# Your instructions
Retype the records in full, and please keep the pictures out of the copy.

# Exercise data
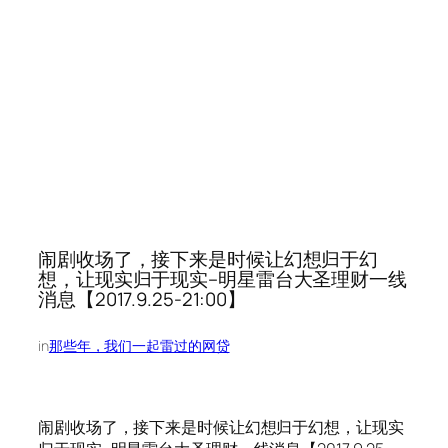
闹剧收场了，接下来是时候让幻想归于幻
想，让现实归于现实–明星雷台大圣理财一线
消息【2017.9.25-21:00】
in
那些年，我们一起雷过的网贷
闹剧收场了，接下来是时候让幻想归于幻想，让现实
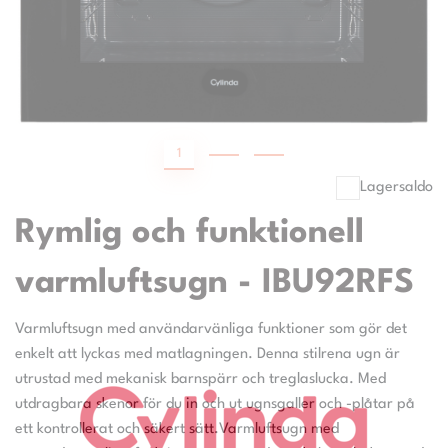
1
2
3
Lagersaldo
Rymlig och funktionell
varmluftsugn - IBU92RFS
Varmluftsugn med användarvänliga funktioner som gör det
enkelt att lyckas med matlagningen. Denna stilrena ugn är
utrustad med mekanisk barnspärr och treglaslucka. Med
utdragbara skenor för du in och ut ugnsgaller och -plåtar på
ett kontrollerat och säkert sätt.Varmluftsugn med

# Finished exercise
闹剧收场了，接下来是时候让幻想归于幻
想，让现实归于现实–明星雷台大圣理财一线
消息【2017.9.25-21:00】
in
那些年，我们一起雷过的网贷
闹剧收场了，接下来是时候让幻想归于幻想，让现实
1
2
3
Lagersaldo
Rymlig och funktionell
varmluftsugn - IBU92RFS
Varmluftsugn med användarvänliga funktioner som gör det
enkelt att lyckas med matlagningen. Denna stilrena ugn är
utrustad med mekanisk barnspärr och treglaslucka. Med
utdragbara skenor för du in och ut ugnsgaller och -plåtar på
ett kontrollerat och säkert sätt.Varmluftsugn med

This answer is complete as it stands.